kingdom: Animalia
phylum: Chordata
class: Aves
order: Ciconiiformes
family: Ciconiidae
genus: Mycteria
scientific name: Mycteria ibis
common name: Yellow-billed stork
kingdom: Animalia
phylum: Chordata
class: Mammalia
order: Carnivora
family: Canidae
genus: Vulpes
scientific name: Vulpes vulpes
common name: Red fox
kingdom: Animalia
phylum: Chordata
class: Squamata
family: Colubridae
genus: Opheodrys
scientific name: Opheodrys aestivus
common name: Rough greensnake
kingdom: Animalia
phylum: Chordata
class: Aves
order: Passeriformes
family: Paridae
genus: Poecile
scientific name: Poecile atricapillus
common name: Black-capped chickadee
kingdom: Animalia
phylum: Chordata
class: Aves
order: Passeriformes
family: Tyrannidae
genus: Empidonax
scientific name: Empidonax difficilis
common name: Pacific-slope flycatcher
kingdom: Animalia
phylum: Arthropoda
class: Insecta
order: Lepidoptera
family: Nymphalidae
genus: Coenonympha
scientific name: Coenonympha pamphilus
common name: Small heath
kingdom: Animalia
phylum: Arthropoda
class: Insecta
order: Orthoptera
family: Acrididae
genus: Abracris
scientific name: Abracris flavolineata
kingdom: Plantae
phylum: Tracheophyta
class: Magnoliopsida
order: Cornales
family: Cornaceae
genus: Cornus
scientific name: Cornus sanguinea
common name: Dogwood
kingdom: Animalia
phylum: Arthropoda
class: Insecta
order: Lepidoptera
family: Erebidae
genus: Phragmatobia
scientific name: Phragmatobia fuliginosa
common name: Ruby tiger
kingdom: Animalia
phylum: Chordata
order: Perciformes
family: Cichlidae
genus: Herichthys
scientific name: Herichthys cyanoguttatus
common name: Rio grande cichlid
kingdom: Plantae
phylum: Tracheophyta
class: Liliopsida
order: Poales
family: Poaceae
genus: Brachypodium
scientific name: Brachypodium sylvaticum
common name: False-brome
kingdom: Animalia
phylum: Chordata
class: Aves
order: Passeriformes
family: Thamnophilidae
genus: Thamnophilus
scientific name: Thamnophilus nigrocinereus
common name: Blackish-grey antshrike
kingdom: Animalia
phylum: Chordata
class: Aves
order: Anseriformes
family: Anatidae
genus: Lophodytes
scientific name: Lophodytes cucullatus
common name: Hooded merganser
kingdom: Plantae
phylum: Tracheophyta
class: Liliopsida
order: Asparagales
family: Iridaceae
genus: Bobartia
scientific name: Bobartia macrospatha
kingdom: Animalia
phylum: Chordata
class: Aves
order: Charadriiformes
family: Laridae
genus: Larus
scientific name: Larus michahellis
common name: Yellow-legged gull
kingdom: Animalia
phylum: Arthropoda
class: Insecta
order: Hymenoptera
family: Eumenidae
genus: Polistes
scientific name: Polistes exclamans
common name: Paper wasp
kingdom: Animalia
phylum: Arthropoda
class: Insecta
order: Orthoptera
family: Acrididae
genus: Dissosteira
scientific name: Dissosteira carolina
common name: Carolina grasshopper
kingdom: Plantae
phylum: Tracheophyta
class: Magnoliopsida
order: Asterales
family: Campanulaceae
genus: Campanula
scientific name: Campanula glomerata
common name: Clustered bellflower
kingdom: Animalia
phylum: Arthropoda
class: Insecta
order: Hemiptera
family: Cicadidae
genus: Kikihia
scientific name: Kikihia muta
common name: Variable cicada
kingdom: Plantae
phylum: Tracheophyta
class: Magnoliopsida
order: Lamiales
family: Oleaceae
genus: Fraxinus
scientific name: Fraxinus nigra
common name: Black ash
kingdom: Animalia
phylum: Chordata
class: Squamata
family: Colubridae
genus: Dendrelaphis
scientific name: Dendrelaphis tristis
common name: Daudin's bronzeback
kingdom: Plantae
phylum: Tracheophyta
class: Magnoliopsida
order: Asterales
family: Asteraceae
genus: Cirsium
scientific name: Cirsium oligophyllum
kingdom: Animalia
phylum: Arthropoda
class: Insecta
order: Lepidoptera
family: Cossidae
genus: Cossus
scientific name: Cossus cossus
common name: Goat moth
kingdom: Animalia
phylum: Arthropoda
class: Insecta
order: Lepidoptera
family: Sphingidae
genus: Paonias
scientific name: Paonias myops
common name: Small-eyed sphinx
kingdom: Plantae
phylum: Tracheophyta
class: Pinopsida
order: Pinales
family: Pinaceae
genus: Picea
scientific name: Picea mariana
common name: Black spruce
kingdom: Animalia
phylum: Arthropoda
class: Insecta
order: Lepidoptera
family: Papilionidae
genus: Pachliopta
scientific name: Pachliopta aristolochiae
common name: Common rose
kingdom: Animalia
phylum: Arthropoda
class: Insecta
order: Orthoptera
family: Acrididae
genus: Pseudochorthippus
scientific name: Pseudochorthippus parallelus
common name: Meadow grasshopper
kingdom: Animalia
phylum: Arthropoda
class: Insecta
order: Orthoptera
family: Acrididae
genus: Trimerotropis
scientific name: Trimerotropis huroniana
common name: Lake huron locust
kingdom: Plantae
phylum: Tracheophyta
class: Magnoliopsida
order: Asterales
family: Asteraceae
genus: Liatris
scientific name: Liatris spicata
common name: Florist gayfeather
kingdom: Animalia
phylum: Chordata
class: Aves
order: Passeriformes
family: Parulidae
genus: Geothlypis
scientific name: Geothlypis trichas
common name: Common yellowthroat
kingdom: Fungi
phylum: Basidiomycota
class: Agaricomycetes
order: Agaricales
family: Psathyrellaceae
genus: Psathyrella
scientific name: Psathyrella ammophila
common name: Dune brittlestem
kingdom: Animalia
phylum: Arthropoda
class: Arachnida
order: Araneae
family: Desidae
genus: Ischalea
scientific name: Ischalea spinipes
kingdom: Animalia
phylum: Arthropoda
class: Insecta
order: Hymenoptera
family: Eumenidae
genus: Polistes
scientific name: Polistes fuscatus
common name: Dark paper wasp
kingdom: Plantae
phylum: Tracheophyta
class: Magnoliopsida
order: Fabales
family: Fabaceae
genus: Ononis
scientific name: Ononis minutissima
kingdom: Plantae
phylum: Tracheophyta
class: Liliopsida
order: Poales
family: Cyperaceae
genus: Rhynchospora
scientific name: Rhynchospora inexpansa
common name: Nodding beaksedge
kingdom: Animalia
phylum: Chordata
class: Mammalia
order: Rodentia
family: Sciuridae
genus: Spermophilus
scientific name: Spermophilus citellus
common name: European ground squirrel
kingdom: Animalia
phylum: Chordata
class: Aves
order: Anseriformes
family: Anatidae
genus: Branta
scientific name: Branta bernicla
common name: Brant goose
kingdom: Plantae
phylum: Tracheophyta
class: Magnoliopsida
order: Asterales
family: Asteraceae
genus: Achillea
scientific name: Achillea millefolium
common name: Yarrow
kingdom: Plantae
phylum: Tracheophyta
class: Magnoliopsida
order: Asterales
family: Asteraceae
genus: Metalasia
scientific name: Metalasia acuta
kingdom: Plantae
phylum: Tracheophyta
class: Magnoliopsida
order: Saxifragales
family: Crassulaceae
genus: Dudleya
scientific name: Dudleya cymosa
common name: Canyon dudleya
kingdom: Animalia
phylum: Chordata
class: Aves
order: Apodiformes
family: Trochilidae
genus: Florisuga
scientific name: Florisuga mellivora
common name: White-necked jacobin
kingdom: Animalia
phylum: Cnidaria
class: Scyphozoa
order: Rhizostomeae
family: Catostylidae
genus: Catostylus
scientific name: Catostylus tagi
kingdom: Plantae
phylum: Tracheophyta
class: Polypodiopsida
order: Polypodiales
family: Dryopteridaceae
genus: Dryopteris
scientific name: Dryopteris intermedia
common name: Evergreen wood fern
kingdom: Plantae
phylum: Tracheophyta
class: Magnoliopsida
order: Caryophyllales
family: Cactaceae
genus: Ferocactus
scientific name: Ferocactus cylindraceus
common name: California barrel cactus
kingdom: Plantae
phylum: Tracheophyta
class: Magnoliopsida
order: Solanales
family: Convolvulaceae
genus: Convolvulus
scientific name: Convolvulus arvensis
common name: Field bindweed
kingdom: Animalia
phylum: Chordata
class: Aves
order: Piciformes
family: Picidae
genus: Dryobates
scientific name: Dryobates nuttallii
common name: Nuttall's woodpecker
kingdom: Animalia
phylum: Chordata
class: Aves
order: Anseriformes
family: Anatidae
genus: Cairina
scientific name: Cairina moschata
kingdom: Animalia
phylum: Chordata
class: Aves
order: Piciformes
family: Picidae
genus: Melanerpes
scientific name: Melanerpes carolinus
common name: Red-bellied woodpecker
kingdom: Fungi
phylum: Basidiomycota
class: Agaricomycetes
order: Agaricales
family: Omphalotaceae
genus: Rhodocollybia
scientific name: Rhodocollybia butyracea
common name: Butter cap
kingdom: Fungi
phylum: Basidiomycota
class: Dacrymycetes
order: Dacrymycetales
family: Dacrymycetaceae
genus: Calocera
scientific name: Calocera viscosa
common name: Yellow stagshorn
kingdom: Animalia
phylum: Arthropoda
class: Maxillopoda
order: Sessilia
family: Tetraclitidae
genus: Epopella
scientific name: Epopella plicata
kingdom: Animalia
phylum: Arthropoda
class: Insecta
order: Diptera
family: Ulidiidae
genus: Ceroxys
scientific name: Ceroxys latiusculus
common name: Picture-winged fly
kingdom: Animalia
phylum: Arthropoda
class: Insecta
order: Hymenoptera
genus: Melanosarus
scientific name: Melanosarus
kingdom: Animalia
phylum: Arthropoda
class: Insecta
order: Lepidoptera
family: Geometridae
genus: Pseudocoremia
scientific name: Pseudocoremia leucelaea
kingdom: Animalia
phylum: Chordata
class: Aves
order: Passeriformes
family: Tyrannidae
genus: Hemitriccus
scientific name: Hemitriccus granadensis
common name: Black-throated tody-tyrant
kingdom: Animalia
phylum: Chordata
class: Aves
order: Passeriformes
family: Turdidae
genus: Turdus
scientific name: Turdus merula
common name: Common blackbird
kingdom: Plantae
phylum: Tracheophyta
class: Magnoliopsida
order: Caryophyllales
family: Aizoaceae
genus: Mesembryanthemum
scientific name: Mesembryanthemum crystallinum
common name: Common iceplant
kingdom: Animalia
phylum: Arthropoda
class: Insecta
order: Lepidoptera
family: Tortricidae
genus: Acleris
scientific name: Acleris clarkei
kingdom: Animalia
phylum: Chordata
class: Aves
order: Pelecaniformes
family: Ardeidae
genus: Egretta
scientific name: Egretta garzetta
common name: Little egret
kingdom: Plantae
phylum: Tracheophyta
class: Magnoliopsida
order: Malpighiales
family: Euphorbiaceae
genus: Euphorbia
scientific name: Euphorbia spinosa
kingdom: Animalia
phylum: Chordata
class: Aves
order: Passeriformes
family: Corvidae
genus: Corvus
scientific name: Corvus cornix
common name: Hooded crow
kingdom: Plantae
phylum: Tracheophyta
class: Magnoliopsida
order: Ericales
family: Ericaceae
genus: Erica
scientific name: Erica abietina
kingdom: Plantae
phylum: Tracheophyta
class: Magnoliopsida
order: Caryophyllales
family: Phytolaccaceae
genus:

..............................

• _Your instructions_
Reproduce verbatim the lines above, starting with the line containing "scientific name: Picea mariana" and ending with the line containing "genus: Trimerotropis", including both.

• _Answer to this exercise_
scientific name: Picea mariana
common name: Black spruce
kingdom: Animalia
phylum: Arthropoda
class: Insecta
order: Lepidoptera
family: Papilionidae
genus: Pachliopta
scientific name: Pachliopta aristolochiae
common name: Common rose
kingdom: Animalia
phylum: Arthropoda
class: Insecta
order: Orthoptera
family: Acrididae
genus: Pseudochorthippus
scientific name: Pseudochorthippus parallelus
common name: Meadow grasshopper
kingdom: Animalia
phylum: Arthropoda
class: Insecta
order: Orthoptera
family: Acrididae
genus: Trimerotropis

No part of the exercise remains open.